Nah, setelah investigasi para akademisi di PTN, mari kita beralih ke PTS. Kenapa PTS saya pisahkan? Ya karena menurut saya, PTN dan PTS di Indonesia kondisinya memang berbeda. PTN itu, apalagi empat PTN di atas, setiap tahun menerima limpahan talenta-talenta terbaik dari seluruh penjuru Indonesia. Selain itu, PTN juga merupakan tujuan utama para lulusan S1 yang hendak melanjutkan ke jenjang S2 dan S3. Para mahasiswa S2 dan S3 inilah yang menjadi “tulang punggung” para akademisi di atas untuk menghasilkan publikasi. Ibaratnya, para akademisi di PTN itu mendapatkan suplai tenaga riset secara kontinyu setiap tahun yang memastikan riset mereka tetap berjalan. Hal ini tentu berbeda dengan kondisi di PTS.

Untuk PTS, saya hanya investigasi di universitas saya sendiri saja. Lihat Gambar 5 untuk daftar top 10 Scopus di kampus saya, UII tercinta. Posisi puncak diduduki oleh Prof. Is Fatimah dengan lebih dari 100 pubikasi. Bagi saya, ada peneliti di kampus swasta bisa menghasilkan lebih dari 100 publikasi terindeks Scopus itu sudah prestasi tersendiri.

Gambar 5. Top scopus UII

Daftar lengkap almamater (tidak saya sebut almamameter PhD karena belum semuanya punya gelar S3) kesepuluh orang di Gambar 5 adalah:

  1. Is Fatimah : Universitas Gadjah Mada (Indonesia)
  2. Achmad Chafidz : King Saud University (Arab Saudi)
  3. Muafi : Universitas Brawijaya (Indonesia)
  4. Arif Hidayat : Universitas Gadjah Mada (Indonesia)
  5. Chairul Saleh : Universiti Kebangsaan Malaysia (Malaysia)
  6. Fathul Wahid : University of Agder (Norwegia)
  7. Muhammad Ragil Suryoputro : University of Nottingham (Inggris)
  8. Amarria Dila Sari : Universitas Gadjah Mada (Indonesia)
  9. Teduh Dirgahayu : University of Twente (Belanda)
  10. Riyanto : Universiti Kebangsaan Malaysia (Malaysia)
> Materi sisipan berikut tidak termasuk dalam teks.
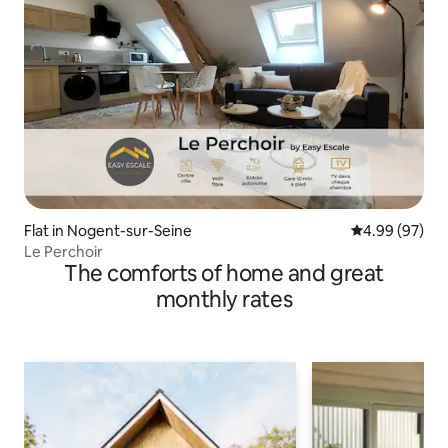
Flat in Nogent-sur-Seine
4.99 out of 5 
4.99 (97)
Le Perchoir
The comforts of home and great
monthly rates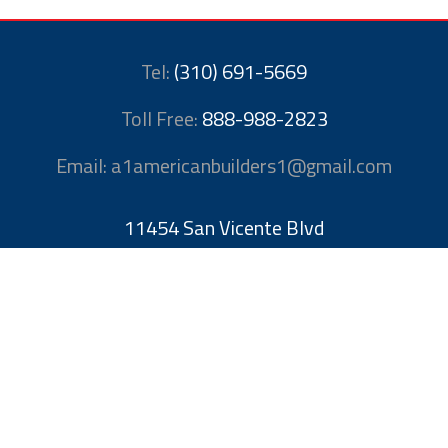
Tel:
(310) 691-5669
Toll Free:
888-988-2823
Email: a1americanbuilders1@gmail.com
11454 San Vicente Blvd
Los Angeles, CA 90049
United States
License # 1052709
Methods of Payment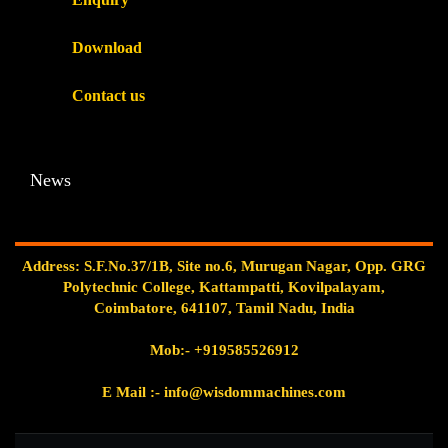
Download
Contact us
News
Address: S.F.No.37/1B, Site no.6, Murugan Nagar, Opp. GRG
Polytechnic College, Kattampatti, Kovilpalayam,
Coimbatore, 641107, Tamil Nadu, India
Mob:-
+919585526912
E Mail
:- info@wisdommachines.com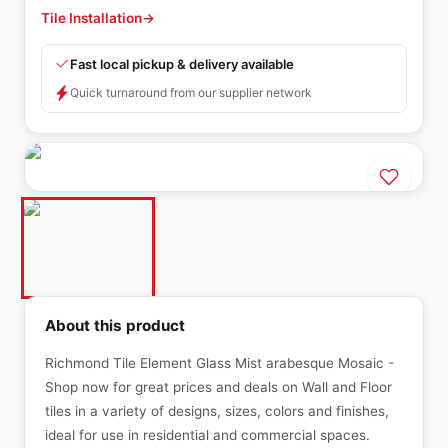
Tile Installation
→
Fast local pickup & delivery available
Quick turnaround from our supplier network
About this product
Richmond Tile Element Glass Mist arabesque Mosaic -
Shop now for great prices and deals on Wall and Floor
tiles in a variety of designs, sizes, colors and finishes,
ideal for use in residential and commercial spaces.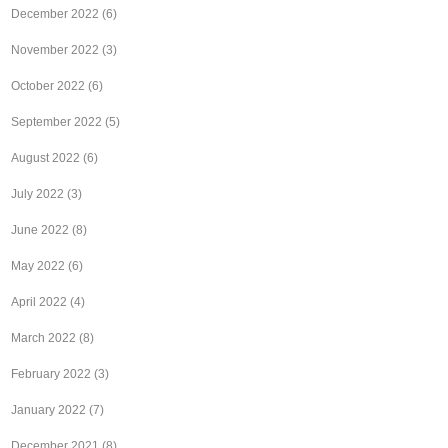
December 2022
(6)
November 2022
(3)
October 2022
(6)
September 2022
(5)
August 2022
(6)
July 2022
(3)
June 2022
(8)
May 2022
(6)
April 2022
(4)
March 2022
(8)
February 2022
(3)
January 2022
(7)
December 2021
(8)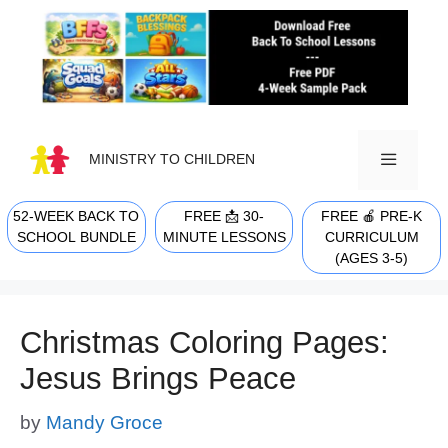
Skip
to
content
MINISTRY TO CHILDREN
52-WEEK BACK TO
FREE 📩 30-
FREE 🍎 PRE-K
MENU
SCHOOL BUNDLE
MINUTE LESSONS
CURRICULUM
(AGES 3-5)
Christmas Coloring Pages:
Jesus Brings Peace
by
Mandy Groce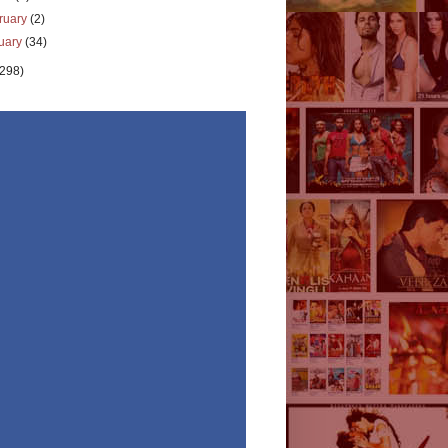
ruary
(2)
uary
(34)
(298)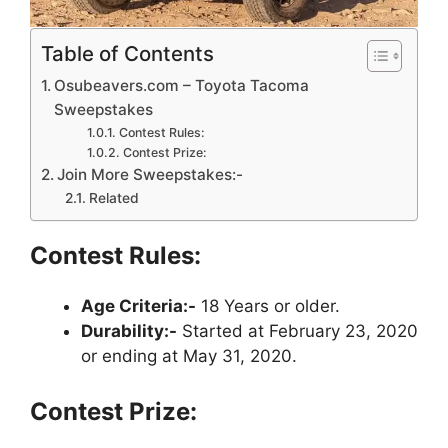
Table of Contents
Osubeavers.com – Toyota Tacoma
Sweepstakes
Contest Rules:
Contest Prize:
Join More Sweepstakes:-
Related
Contest Rules:
Age Criteria:-
18 Years or older.
Durability:-
Started at February 23, 2020
or ending at May 31, 2020.
Contest Prize: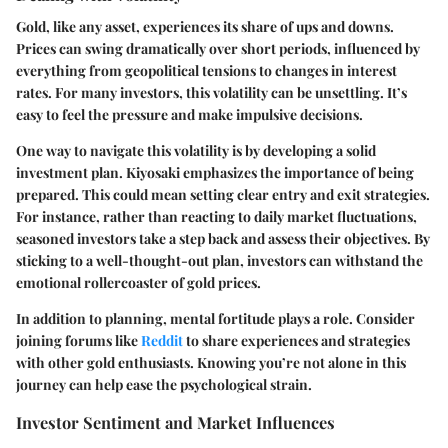
Gold, like any asset, experiences its share of ups and downs.
Prices can swing dramatically over short periods, influenced by
everything from geopolitical tensions to changes in interest
rates. For many investors, this volatility can be unsettling. It’s
easy to feel the pressure and make impulsive decisions.
One way to navigate this volatility is by developing a solid
investment plan. Kiyosaki emphasizes the importance of being
prepared. This could mean setting clear entry and exit strategies.
For instance, rather than reacting to daily market fluctuations,
seasoned investors take a step back and assess their objectives. By
sticking to a well-thought-out plan, investors can withstand the
emotional rollercoaster of gold prices.
In addition to planning, mental fortitude plays a role. Consider
joining forums like
Reddit
to share experiences and strategies
with other gold enthusiasts. Knowing you’re not alone in this
journey can help ease the psychological strain.
Investor Sentiment and Market Influences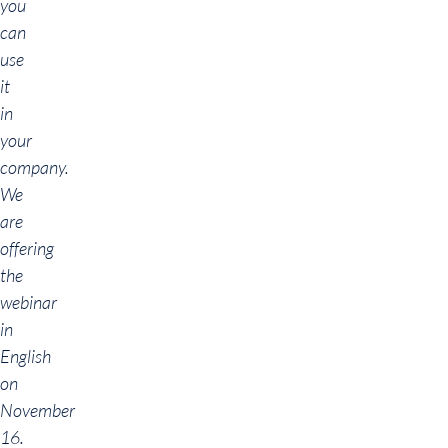
you
can
use
it
in
your
company.
We
are
offering
the
webinar
in
English
on
November
16.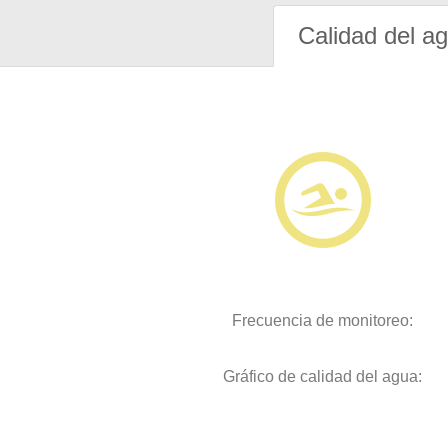
Calidad del a
Frecuencia de monitoreo:
Gráfico de calidad del agua: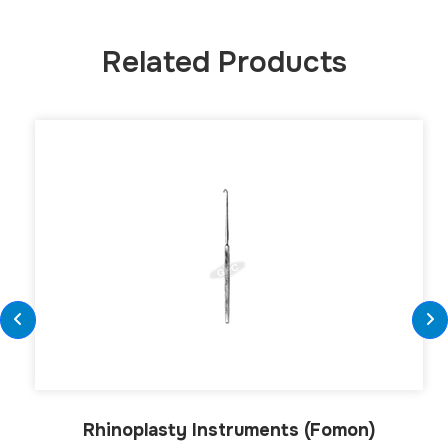
Related Products
Rhinoplasty Instruments (Fomon)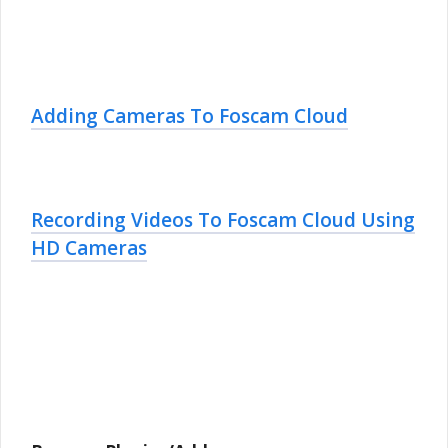
Adding Cameras To Foscam Cloud
Recording Videos To Foscam Cloud Using
HD Cameras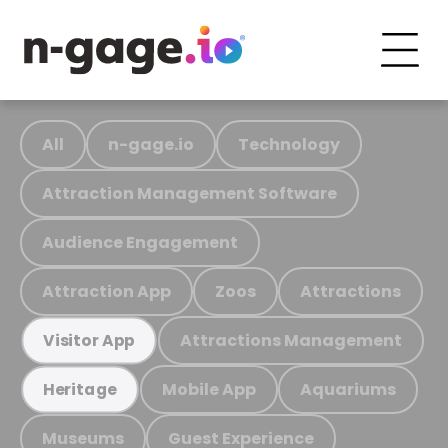
All
n-gage.io
Technology
Attraction Management Software
Audience Engagement
Attraction App
Zoos
Attractions
Attractions Management
Visitor App
Mobile App
Aquariums
Heritage
Museums
Guest Experience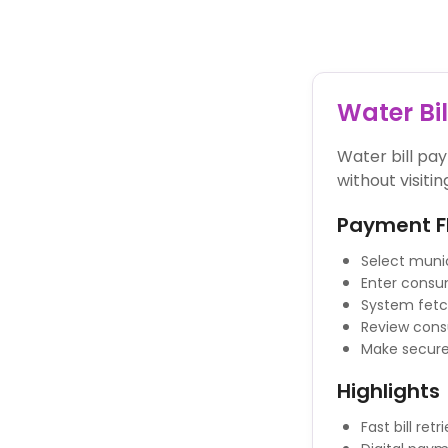
Powered By
Water Bi
Water bill pa
without visitin
Payment F
Select munic
Enter consu
System fetch
Review con
Make secure
Highlights
Fast bill retr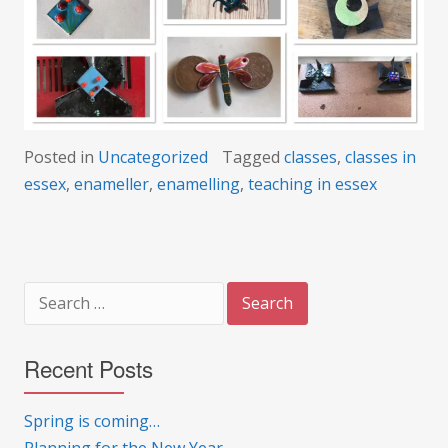
Posted in
Uncategorized
Tagged
classes
,
classes in
essex
,
enameller
,
enamelling
,
teaching in essex
Search
for:
Recent Posts
Spring is coming…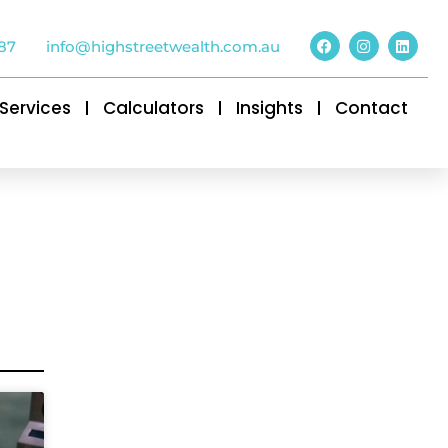
87
info@highstreetwealth.com.au
Services
Calculators
Insights
Contact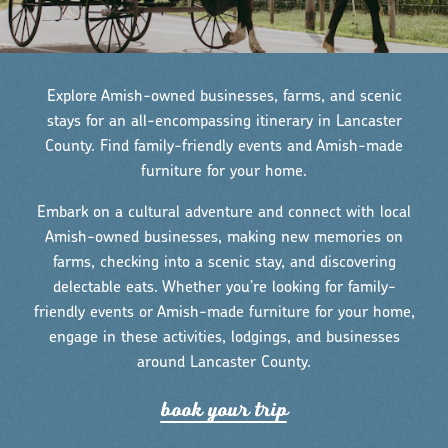
Explore Amish-owned businesses, farms, and scenic
stays for an all-encompassing itinerary in Lancaster
County. Find family-friendly events and Amish-made
furniture for your home.
Embark on a cultural adventure and connect with local
Amish-owned businesses, making new memories on
farms, checking into a scenic stay, and discovering
delectable eats. Whether you’re looking for family-
friendly events or Amish-made furniture for your home,
engage in these activities, lodgings, and businesses
around Lancaster County.
book you
r
t
r
ip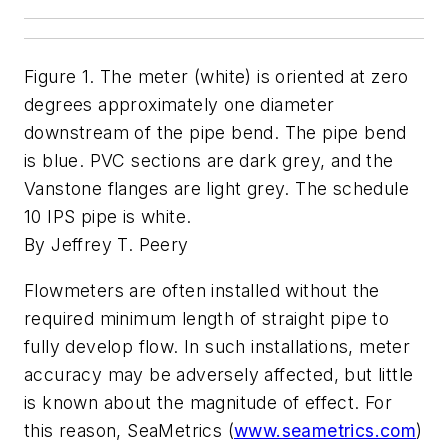
Figure 1. The meter (white) is oriented at zero
degrees approximately one diameter
downstream of the pipe bend. The pipe bend
is blue. PVC sections are dark grey, and the
Vanstone flanges are light grey. The schedule
10 IPS pipe is white.
By Jeffrey T. Peery
Flowmeters are often installed without the
required minimum length of straight pipe to
fully develop flow. In such installations, meter
accuracy may be adversely affected, but little
is known about the magnitude of effect. For
this reason, SeaMetrics (
www.seametrics.com
)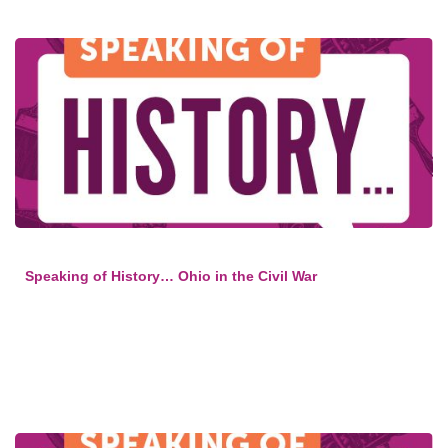
Speaking of History… Ohio in the Civil War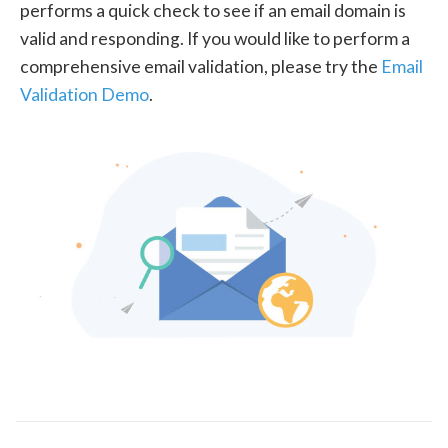
performs a quick check to see if an email domain is
valid and responding. If you would like to perform a
comprehensive email validation, please try the
Email
Validation Demo
.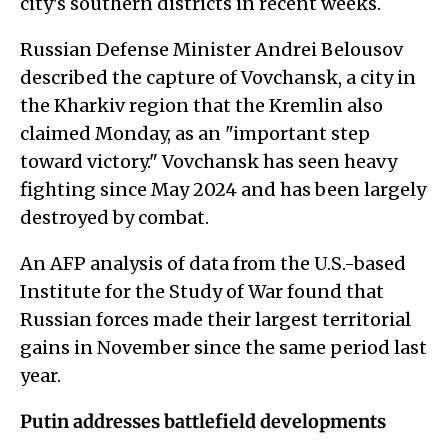
city's southern districts in recent weeks.
Russian Defense Minister Andrei Belousov
described the capture of Vovchansk, a city in
the Kharkiv region that the Kremlin also
claimed Monday, as an "important step
toward victory." Vovchansk has seen heavy
fighting since May 2024 and has been largely
destroyed by combat.
An AFP analysis of data from the U.S.-based
Institute for the Study of War found that
Russian forces made their largest territorial
gains in November since the same period last
year.
Putin addresses battlefield developments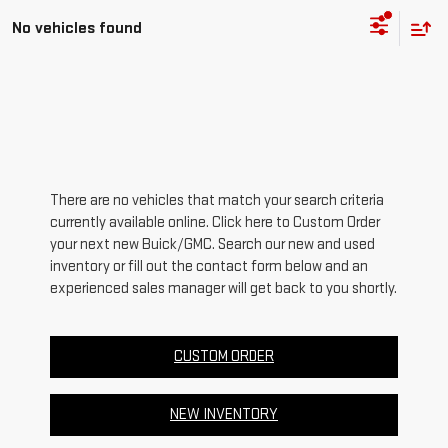
No vehicles found
There are no vehicles that match your search criteria
currently available online. Click here to Custom Order
your next new Buick/GMC. Search our new and used
inventory or fill out the contact form below and an
experienced sales manager will get back to you shortly.
CUSTOM ORDER
NEW INVENTORY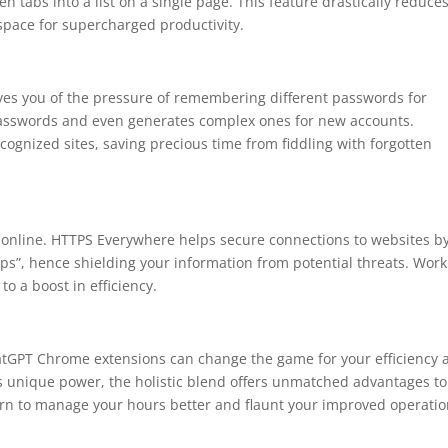
n tabs into a list on a single page. This feature drastically reduce
pace for supercharged productivity.
ieves you of the pressure of remembering different passwords for
r passwords and even generates complex ones for new accounts.
 recognized sites, saving precious time from fiddling with forgotten
 online. HTTPS Everywhere helps secure connections to websites b
ttps”, hence shielding your information from potential threats. Wor
o a boost in efficiency.
atGPT Chrome extensions can change the game for your efficiency 
its unique power, the holistic blend offers unmatched advantages to
earn to manage your hours better and flaunt your improved operatio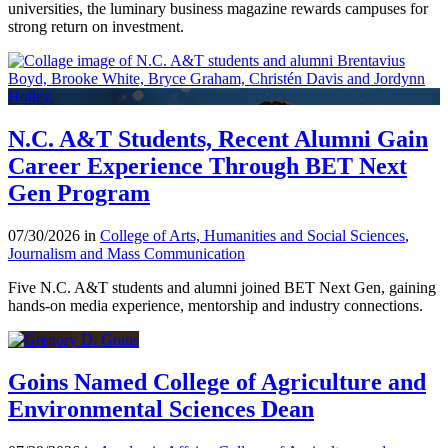
universities, the luminary business magazine rewards campuses for
strong return on investment.
N.C. A&T Students, Recent Alumni Gain
Career Experience Through BET Next
Gen Program
07/30/2026 in
College of Arts, Humanities and Social Sciences
,
Journalism and Mass Communication
Five N.C. A&T students and alumni joined BET Next Gen, gaining
hands-on media experience, mentorship and industry connections.
Goins Named College of Agriculture and
Environmental Sciences Dean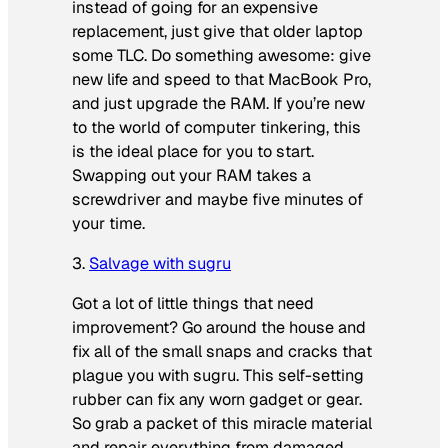
instead of going for an expensive
replacement, just give that older laptop
some TLC. Do something awesome: give
new life and speed to that MacBook Pro,
and just upgrade the RAM. If you’re new
to the world of computer tinkering, this
is the ideal place for you to start.
Swapping out your RAM takes a
screwdriver and maybe five minutes of
your time.
3.
Salvage with sugru
Got a lot of little things that need
improvement? Go around the house and
fix all of the small snaps and cracks that
plague you with sugru. This self-setting
rubber can fix any worn gadget or gear.
So grab a packet of this miracle material
and repair everything from damaged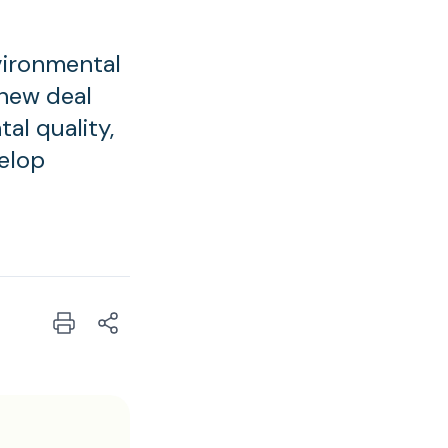
vironmental
 new deal
al quality,
elop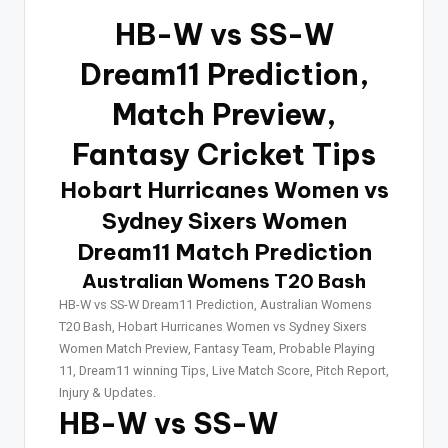
HB-W vs SS-W
Dream11 Prediction,
Match Preview,
Fantasy Cricket Tips
Hobart Hurricanes Women vs
Sydney Sixers Women
Dream11 Match Prediction
Australian Womens T20 Bash
HB-W vs SS-W Dream11 Prediction, Australian Womens
T20 Bash, Hobart Hurricanes Women vs Sydney Sixers
Women Match Preview, Fantasy Team, Probable Playing
11, Dream11 winning Tips, Live Match Score, Pitch Report,
Injury & Updates.
HB-W vs SS-W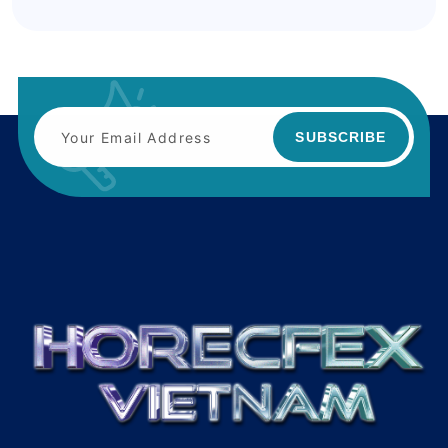
SUBSCRIBE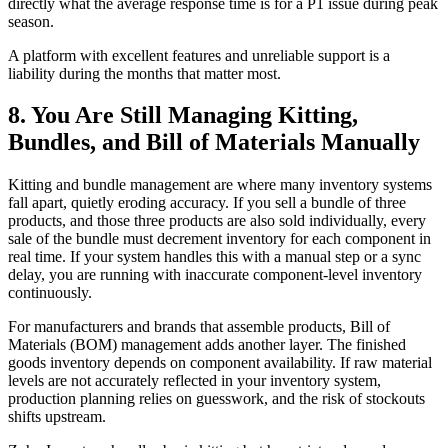
directly what the average response time is for a P1 issue during peak
season.
A platform with excellent features and unreliable support is a
liability during the months that matter most.
8. You Are Still Managing Kitting,
Bundles, and Bill of Materials Manually
Kitting and bundle management are where many inventory systems
fall apart, quietly eroding accuracy. If you sell a bundle of three
products, and those three products are also sold individually, every
sale of the bundle must decrement inventory for each component in
real time. If your system handles this with a manual step or a sync
delay, you are running with inaccurate component-level inventory
continuously.
For manufacturers and brands that assemble products, Bill of
Materials (BOM) management adds another layer. The finished
goods inventory depends on component availability. If raw material
levels are not accurately reflected in your inventory system,
production planning relies on guesswork, and the risk of stockouts
shifts upstream.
Yups, di kampus saya terbukti bahwa prestise almameter bukanlah penentu produktifitas. Prof Is Fatimah yang alumni lokal (UGM) ternyata mampu menjadi yang terbaik. Padahal di UII sendiri banyak doktor yang lulusan universitas-universitas dengan prestise tinggi di US, UK, Jerman, Australia, Jepang, dll. Yang no 2 malah lebih unik lagi. Pak Achmad Chafidz ini senior saya sewaktu kuliah di King Saud University (bukan universitas terkenal 😉) dan beliau belum doktor sampai saat ini, tapi publikasinya sudah berjibun.

See what I mean?

Faedah

Dari data di atas, ada beberapa faedah (dalam opini saya) yang bisa dipetik:

  • Asal universitas korelasinya sedikit (saya tidak bilang tidak ada) terhadap performa seorang akademisi dalam hal penelitian dan publikasi. Yang paling berpengaruh tentu saja adalah ketekunan dan kerja keras, serta kepiawaian dalam menjalin kolaborasi dengan peneliti lain.
  • Rekan-rekan yang sedang kuliah di atau alumni universitas-universitas ‘mahal’, semisal di UK dan Australia, dengan biaya dari institusi di Indonesia (Dikti, LPDP, atau yang lain), Anda semestinya bisa produktif dan ndak boleh nglokro saat kembali jadi akademisi di Indonesia. Ingat, konon katanya biaya untuk menyekolahkan 1 orang di program PhD di UK atau Australia setara dengan menyekolahkan 10 orang (atau mungkin lebih?) di program PhD di Malaysia atau Indonesia.
  • Rekan-rekan yang sedang kuliah di atau alumni bukan universitas mentereng (seperti saya, hehe) atau universitas lokal, tetap semangat. Tidak perlu minder, rendah diri, atau punya perasaan inferior. Fakta di atas membuktikan, dengan doa, kerja keras, dan kerja cerdas prestasi tinggi bisa diraih, insya Allah.

Penutup

Barangkali ada yang mengatakan, “Kualitas publikasi hasil penelitian kan tidak selalu berbanding lurus dengan kuantitas-nya” atau “Sebagian peneliti mungkin jumlah publikasinya tidak terlalu banyak, tapi impact factor-nya besar-besar”. Kita katakan, ya memang benar seperti itu. Tulisan ini memang hanya sebatas melihat kuantitas yang tertampil di Scopus saja. Saya juga tidak melihat bagaimana publikasi-publikasi itu dihasilkan: apakah melalui cara-cara yang beretika atau hanya sekedar ‘numpang nama’ alias gift authorship. Lagipula, saya memang sedang tidak mendiskreditkan lulusan universitas tertentu. Tujuan besar saya hanya untuk menyemangati kita semua untuk tetap semangat berkontribusi regardless kita pernah kuliah di mana. Pokoknya lifelong learning 💪💪💪. Jadi, menurut Anda pertanyaan sebagaimana di judul tulisan (tentu dengan tanda petik) apakah masih relevan? Silakan direnungkan.